Celia y Aurora se quedaron entusiasmadas, se abrazaron entre saltos de alegría y, la enfermera, con las manos de Celia en las suyas y los ojos clavados en el brillo de los de ella, le dijo que ahí estaba el milagro que esperaban, que se convenciera de una vez que su lucha sí que había servido para algo, que estaba tan orgullosa de ella que no sabía bien cómo gestionar tanta emoción y que tenía unas ganas tremendas de volver a disfrutar del positivismo que había activado esa sonrisa de la que cada día se enamoraba un poco más. Aurora quiso continuar hablando, pero Celia le rodeó melosa la cintura y la besó una y otra vez hasta que llegaron a la habitación. La inercia de sus cuerpos las tumbó sobre la cama. Una cama que pareció alegrarse de que la normalidad hubiera vuelto a ella, que añoraba el amor que esas dos mujeres eran capaces de profesarse, que había olvidado el tacto de sus cuerpos desnudos y que decidió recibirlos con la tela de las sábanas caliente. Era la hora de comer, pero Celia y Aurora no tenían hambre de comida, tenían hambre de ellas mismas, de sus bocas, de sus cuellos, de sus pechos erizados, de sus miradas rendidas y de sus gemidos. Tenían hambre de amor, de tranquilidad, de tener la casa para ellas solas y una buena noticia que celebrar. Tenían hambre de vida y en la vida que día a día seguía creciendo en el interior de Aurora se detuvo Celia en el recorrido obligado de su piel.

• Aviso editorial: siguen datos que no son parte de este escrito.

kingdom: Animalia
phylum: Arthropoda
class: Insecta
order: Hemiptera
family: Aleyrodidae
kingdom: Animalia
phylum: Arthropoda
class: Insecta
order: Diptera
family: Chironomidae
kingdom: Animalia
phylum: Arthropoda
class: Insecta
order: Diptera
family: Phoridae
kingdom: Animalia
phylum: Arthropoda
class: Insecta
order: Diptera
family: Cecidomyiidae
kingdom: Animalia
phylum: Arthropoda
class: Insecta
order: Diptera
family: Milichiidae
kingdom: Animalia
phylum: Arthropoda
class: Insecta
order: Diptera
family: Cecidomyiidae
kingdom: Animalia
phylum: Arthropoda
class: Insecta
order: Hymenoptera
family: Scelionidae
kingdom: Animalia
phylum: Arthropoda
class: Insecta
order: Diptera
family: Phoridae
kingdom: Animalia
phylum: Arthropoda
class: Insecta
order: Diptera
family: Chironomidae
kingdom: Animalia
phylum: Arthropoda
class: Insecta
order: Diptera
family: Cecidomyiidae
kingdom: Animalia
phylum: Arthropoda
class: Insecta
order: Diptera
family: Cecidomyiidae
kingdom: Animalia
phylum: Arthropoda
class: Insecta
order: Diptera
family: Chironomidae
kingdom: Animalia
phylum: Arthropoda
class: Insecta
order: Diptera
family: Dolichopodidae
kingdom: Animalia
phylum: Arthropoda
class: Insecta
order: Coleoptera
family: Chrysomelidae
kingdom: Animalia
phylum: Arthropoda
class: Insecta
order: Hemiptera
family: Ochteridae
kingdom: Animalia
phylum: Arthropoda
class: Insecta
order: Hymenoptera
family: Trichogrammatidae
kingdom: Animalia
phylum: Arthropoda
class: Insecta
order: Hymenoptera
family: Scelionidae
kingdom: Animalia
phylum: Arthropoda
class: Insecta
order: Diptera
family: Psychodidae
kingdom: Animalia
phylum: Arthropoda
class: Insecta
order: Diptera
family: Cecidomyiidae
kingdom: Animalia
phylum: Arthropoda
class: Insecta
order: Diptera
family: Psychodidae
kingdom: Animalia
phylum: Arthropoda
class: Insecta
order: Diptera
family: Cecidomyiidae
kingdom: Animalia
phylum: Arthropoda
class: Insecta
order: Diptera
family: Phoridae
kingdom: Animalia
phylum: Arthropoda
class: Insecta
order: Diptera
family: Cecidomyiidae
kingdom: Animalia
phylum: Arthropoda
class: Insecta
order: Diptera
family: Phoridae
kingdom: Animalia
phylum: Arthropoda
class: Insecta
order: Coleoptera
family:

--Vas a tener una buena vida. Te lo prometo.
Y con esa promesa enloqueció a Aurora que observaba la escena recostada sobre la almohada, porque, Celia no podría ser nunca su madre y sin embargo nunca dejaría de serlo.
--¿Por qué sonríes así? --preguntó Celia al levantar de nuevo la cabeza con intención de seguir bajando.
--Porque te quiero --susurró Aurora.


En un acto de maldad propio del amor más puro, guió su mano hasta los labios de Aurora y evitó que siguiera hablando besándola como si fuera la primera vez que lo hacía. Perdida en ella, dentro de ella, dejó que pasara la hora de comer, que desapareciera el mundo, que la enfermera también utilizase sus manos para provocar a unos labios que le regalaron con pasión el sudor del cuerpo entero. Juntas se dejaron ir sin moverse de aquella cama que sonreía ante aquel amor que muy pocos parecían comprender y que para ella era la mejor recompensa a su aburrido trabajo.
Pasaron el resto de la tarde bajo aquellas sábanas y cuando la noche se echó sobre Arganzuela, salieron de ellas para cenar algo rápido y volver antes de que perdieran su calor. Ambas mujeres habían comenzado a comprender que los buenos momentos en aquel lugar duraban poco y tenían que aprovechar aquel porque los sueños bonitos se desvanecen si en mitad de la noche te despiertas y tardas mucho en regresar a ellos y ellas necesitaban ese sueño, necesitaban el tacto de esa piel suave que sólo aparece cuando el amor se hace con amor, cuando la caricia del después es pura y la sonrisa sincera, cuando la mirada está desnuda y el corazón abrigado. Necesitaban regresar a su calor y dejar que las asfixiase y morir en él si es que él lo consideraba necesario o vivir en él si éste decidiera parar el tiempo. Y es que el calor del amor a veces es incontrolable, tanto que no importa si te mata o te revive porque ¿qué le importa al volcán a dónde va su lava si es ella quién le hace ser quien es?